### Task to complete:
Extract every one of the lines below verbatim, omitting the pictures from your answer.

↓↓↓

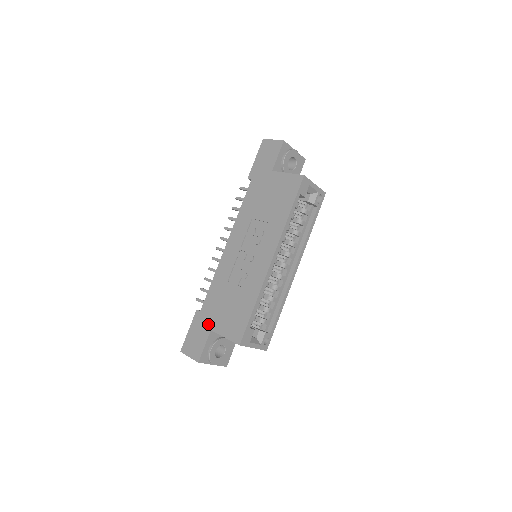
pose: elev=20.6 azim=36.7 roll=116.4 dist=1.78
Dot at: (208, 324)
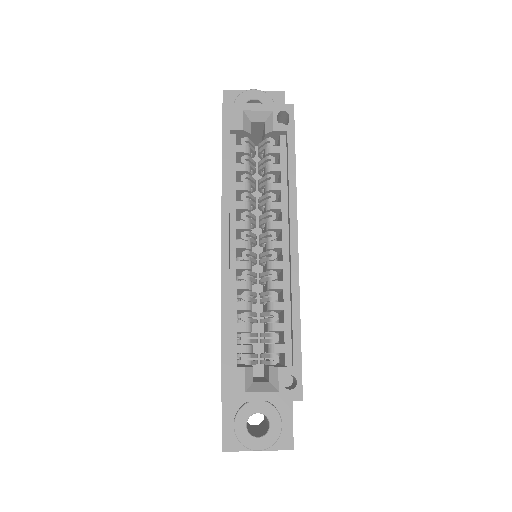
Dot at: occluded
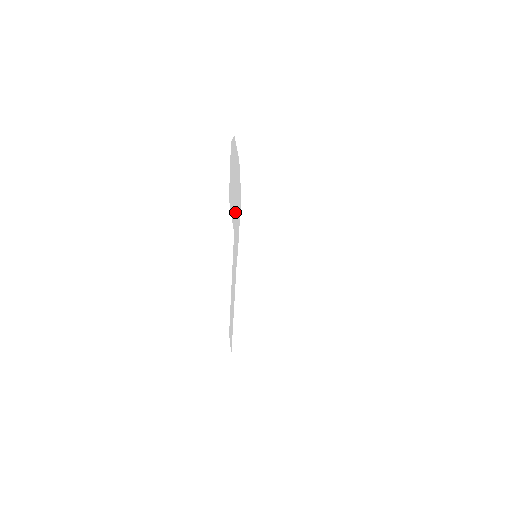
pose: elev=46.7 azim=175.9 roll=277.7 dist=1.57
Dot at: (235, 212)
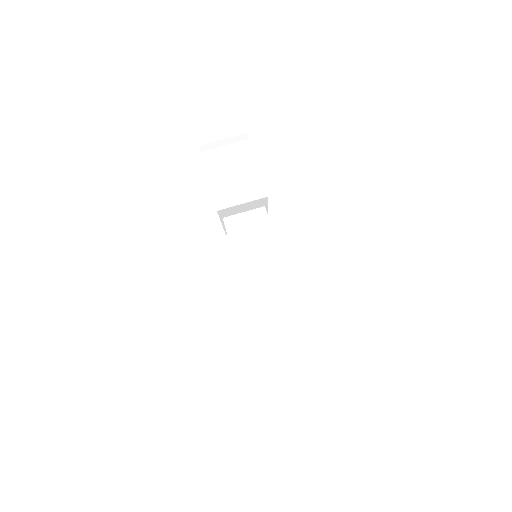
Dot at: occluded
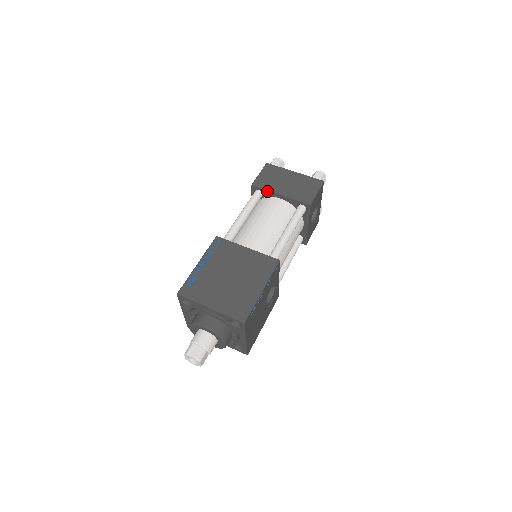
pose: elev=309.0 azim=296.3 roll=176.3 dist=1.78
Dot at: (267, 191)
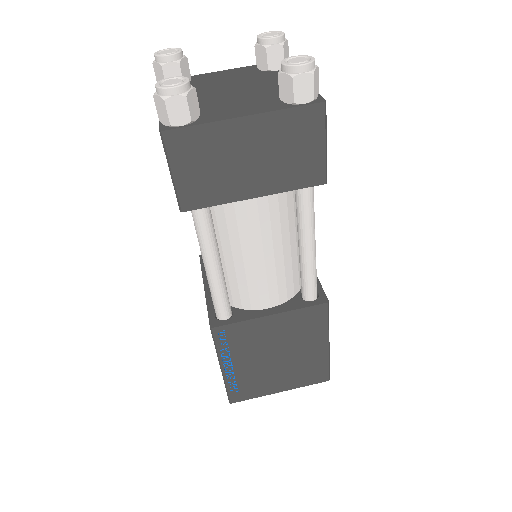
Dot at: (221, 203)
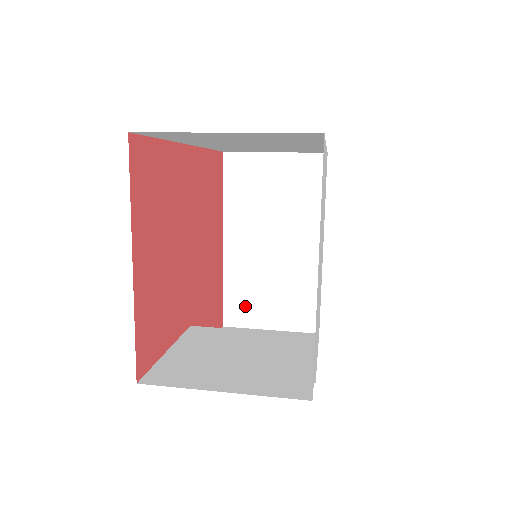
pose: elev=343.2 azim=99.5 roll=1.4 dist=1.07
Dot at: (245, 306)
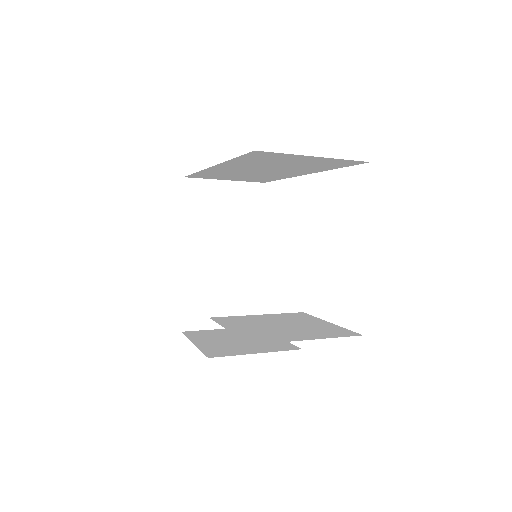
Dot at: (201, 310)
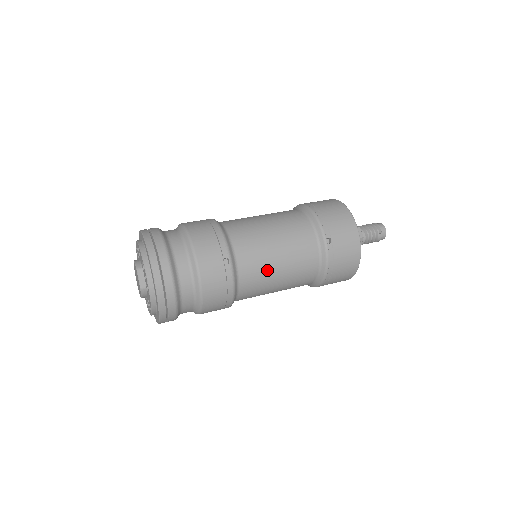
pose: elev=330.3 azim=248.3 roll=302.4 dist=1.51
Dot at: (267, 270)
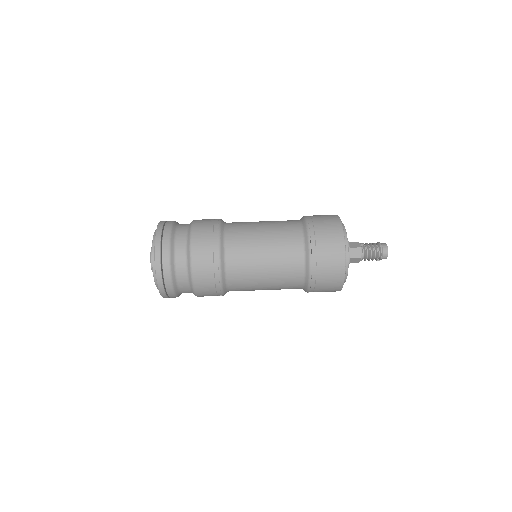
Dot at: occluded
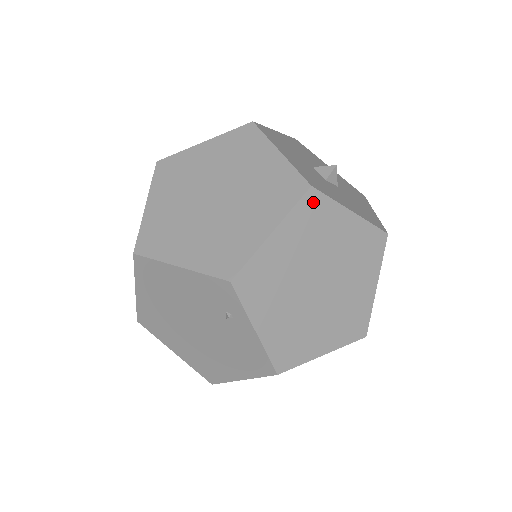
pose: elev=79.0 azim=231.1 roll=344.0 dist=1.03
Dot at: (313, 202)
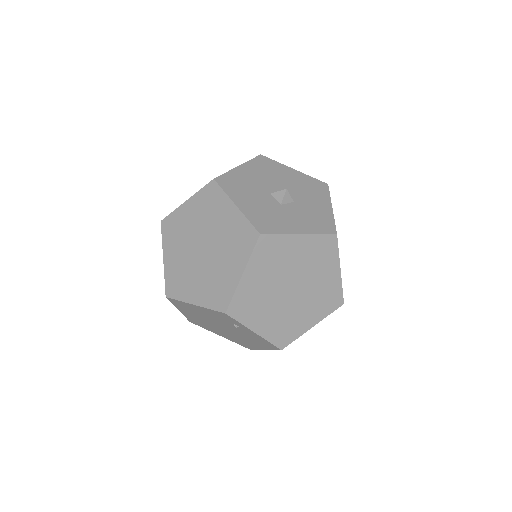
Dot at: (266, 243)
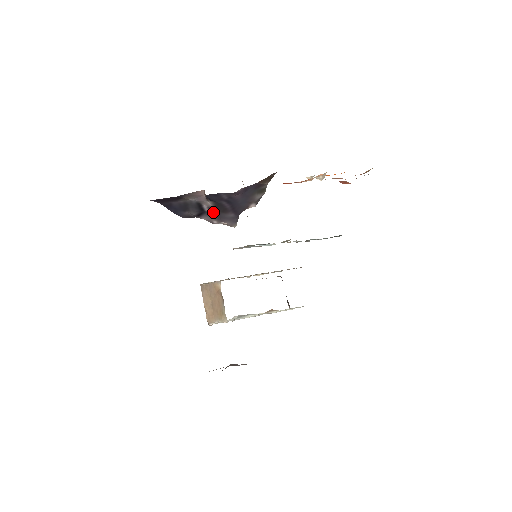
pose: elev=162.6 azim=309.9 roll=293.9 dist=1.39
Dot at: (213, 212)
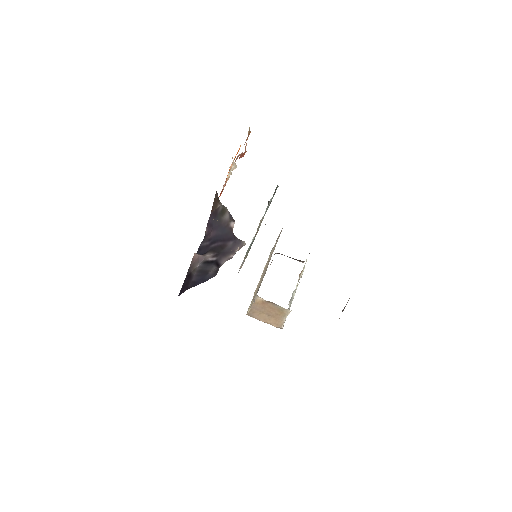
Dot at: (219, 255)
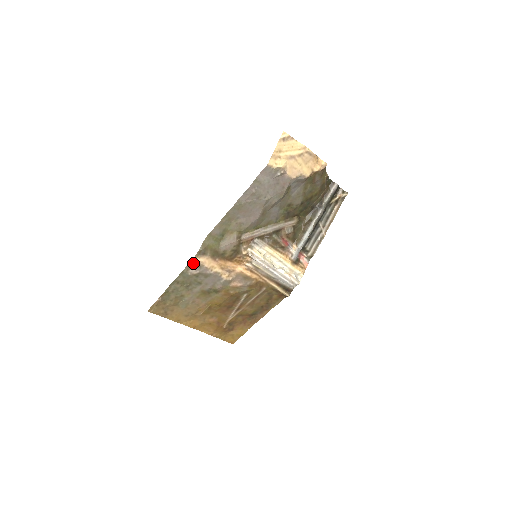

↑↑↑

### Task result:
pose: elev=20.6 azim=36.7 roll=116.4 dist=1.78
Dot at: (208, 324)
Dot at: occluded
pose: elev=46.7 azim=175.9 roll=277.7 dist=1.57
Dot at: (235, 212)
Dot at: occluded
pose: elev=309.0 azim=296.3 roll=176.3 dist=1.78
Dot at: (267, 191)
Dot at: (221, 203)
pose: elev=343.2 azim=99.5 roll=1.4 dist=1.07
Dot at: (245, 306)
Dot at: (201, 310)
pose: elev=330.3 azim=248.3 roll=302.4 dist=1.51
Dot at: (267, 270)
Dot at: occluded
pose: elev=79.0 azim=231.1 roll=344.0 dist=1.03
Dot at: (313, 202)
Dot at: (266, 243)
pose: elev=162.6 azim=309.9 roll=293.9 dist=1.39
Dot at: (213, 212)
Dot at: (219, 255)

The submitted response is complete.